The dark side to AI and robotics

As Edward Houghton, Head of Research at the CIPD, pointed out last week at the Access Group conference in London, it is clear that AI and robotics have a dark side. How that will play out we don’t yet know, but as I see it the problem is not just that they might collapse the jobs market as almost every task except plumbing is taken over by a machine; not just because they might create a master-race sub-species of cyborg-like enhanced humans who never die; not even because the machines will very soon be faster and cleverer than us in almost every sphere of cognitive activity.

My concern is simply that the creators of AI, and in time AI itself, will do things because they are exciting, or just because they can be done, without thinking of the implications for our species. Many could be benign – low-cost always-on attendants for our increasing numbers of frail elderly people for example – but when the academics have done their work and commercial outcomes become the main driver for AI and robotics development, the results may be less philanthropic.

The left-brain and the right-brain and why both matter

In The Master and His Emissary, a masterful examination of the divided nature of human thought, the psychiatrist and philosopher Ian McGilchrist shows how the left-brain – right-brain partnership makes our complex behaviour possible, but also how the left-side of human nature, which calculates the percentages and chases the profit, has come to dominate our lives. Please read this book.

McGilchrist intended the book partly as a warning of what might come if we neglect our wider nature in favour of the mechanisms and transactions that are the left brain’s only concerns, but when he wrote it he could not have foreseen the way AI is shaping up as a new, unbelievably powerful and potentially quite mercenary adjunct to the left brain – for that is what AI will be if its priorities are set by shareholders.

Even without AI, McGilchrist says that our precise, logical way of thinking is seriously distorting our thought and our lives, coming at the expense of wider vision and experience of the real world. AI is not yet as advanced as the press makes out, though, so there is still an opportunity to grasp the agenda and decide how we want to use it. So here’s our position…

The part AI and robotics can play

Humankind has a dual nature: part-thinker and part-based in the real world of fuzzy and imprecise emotional and physical experience. Consequently we have biological, psychological and social needs as well as cognitive ones, and we should not pretend otherwise.

We should use AI and robotics only in the service of human bio-psycho-social needs, and resist any temptation to make life more ‘efficient’ at their expense. AI and robotics have the potential to create a treadmill for our species that would make the worst excesses of production-line working and ‘scientific’ management look like a toddlers’ picnic, and we must resist that whatever happens.

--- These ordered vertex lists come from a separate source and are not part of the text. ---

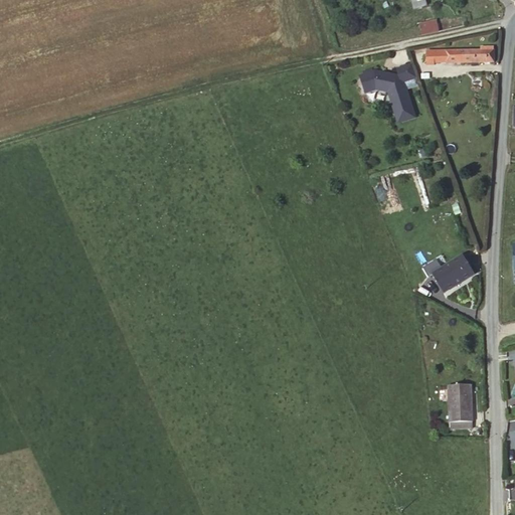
[(412,0),(416,11),(430,7),(426,0),(412,0)]
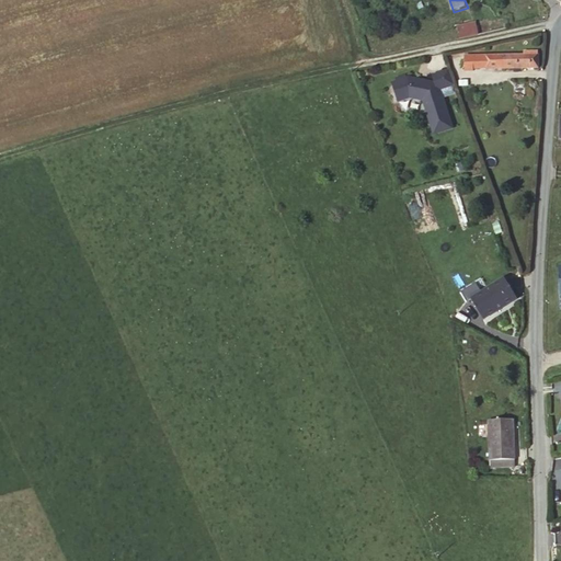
[(456,22),(458,33),(477,29),(473,18),(456,22)]
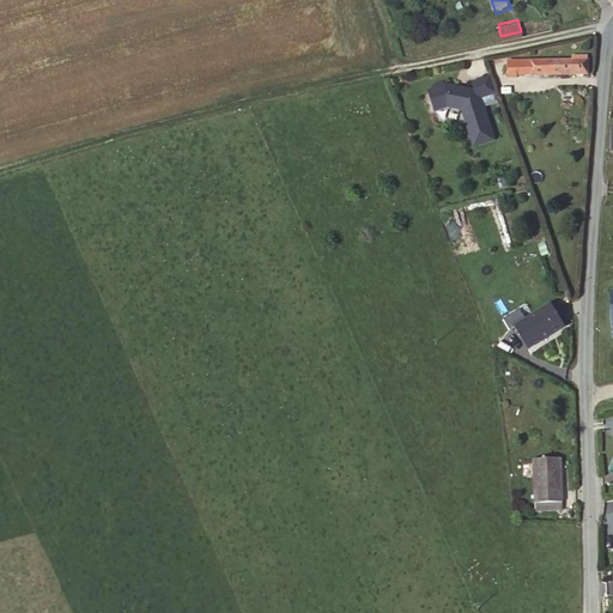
[(580,77),(581,55),(572,54),(572,61),(565,60),(525,58),(523,74),(580,77)]
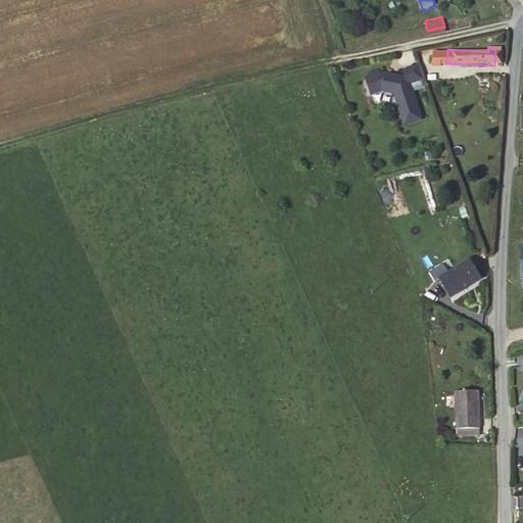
[(366,76),(370,96),(381,93),(395,95),(403,127),(423,123),(414,83),(423,81),(423,76),(421,64),(403,68),(403,75),(381,72),(366,76)]
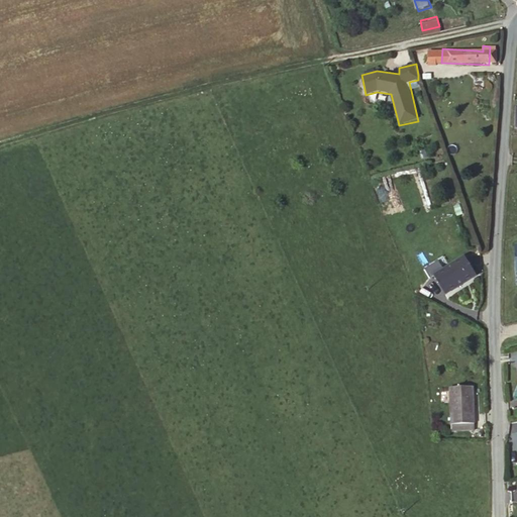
[(466,255),(434,274),(445,293),(477,275),(466,255)]
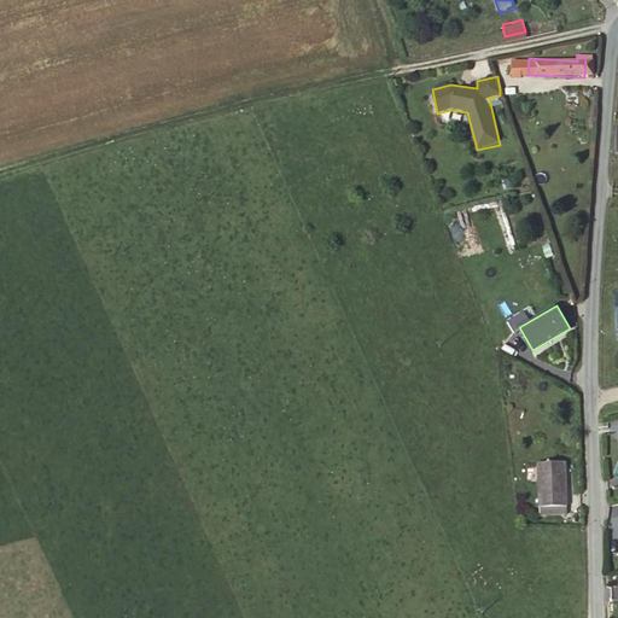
[(563,460),(536,464),(543,513),(570,509),(563,460)]
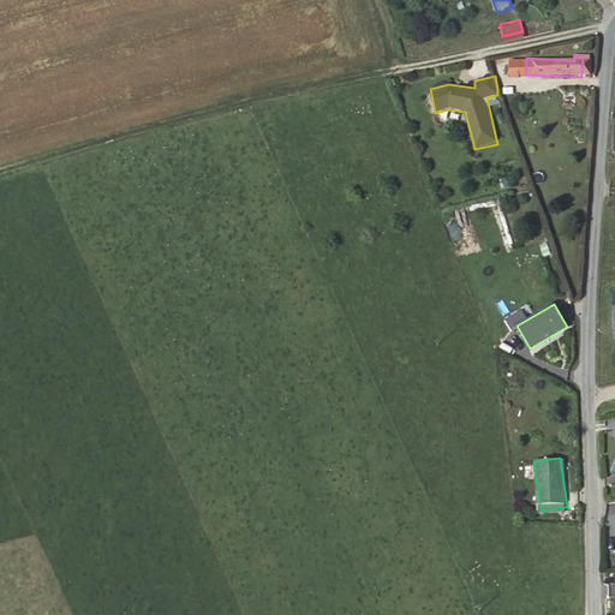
All buildings are outlined.
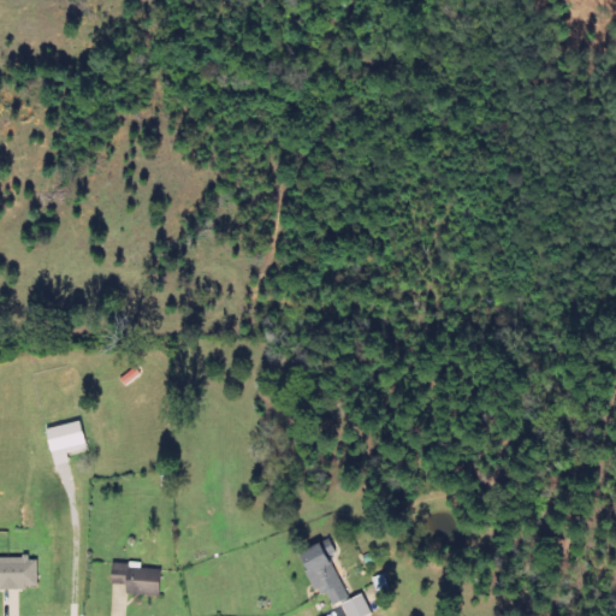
[(48,430),(57,467),(71,463),(70,455),(89,450),(83,421),(48,430)]
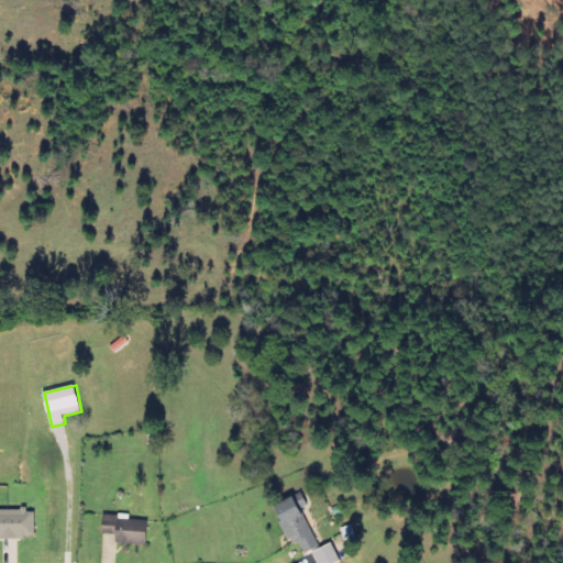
[(299,556),(320,548),(304,508),(309,506),(304,494),(277,505),(299,556)]
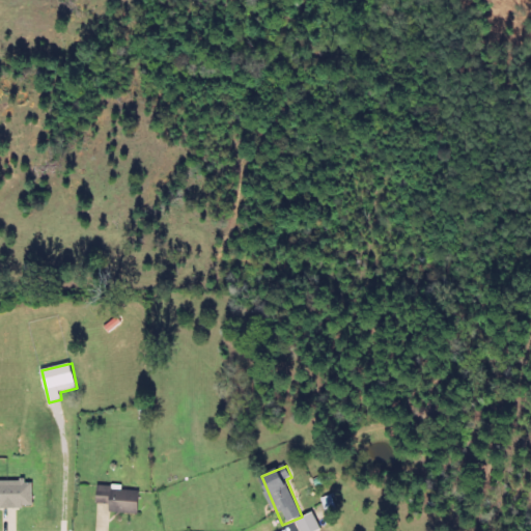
[(0,508),(33,507),(33,481),(0,481),(0,508)]
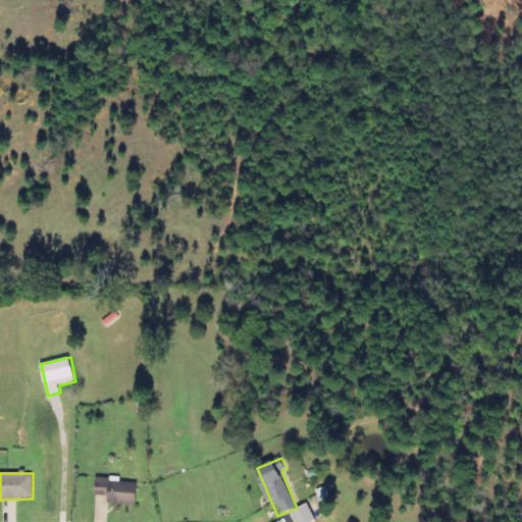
[(138,483),(120,482),(120,478),(96,477),(96,496),(108,497),(108,504),(137,505),(138,483)]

WeThrive is already working on AI to make our service even better. This means improving the interpretation of results, automatically summarising free-text data, making our action plans even more useful, and providing even better-targeted resources to help managers do the key work of nurturing the people they look after. Will we go further? Possibly – there are many ideas emerging that might be very useful to organisations. But there is a line: any development that does not help meet the innate bio-psycho-social needs of the human being is out. WeThrive came into being to help people have a better experience of work – and, consequently, to improve productivity, collaboration, retention, engagement and all the other key performance metrics that businesses care about.

Employee engagement tools like WeThrive help create huge increases in productivity because people are less stressed and more able to get on with their jobs. That’s a win-win that serves both sides of the human being.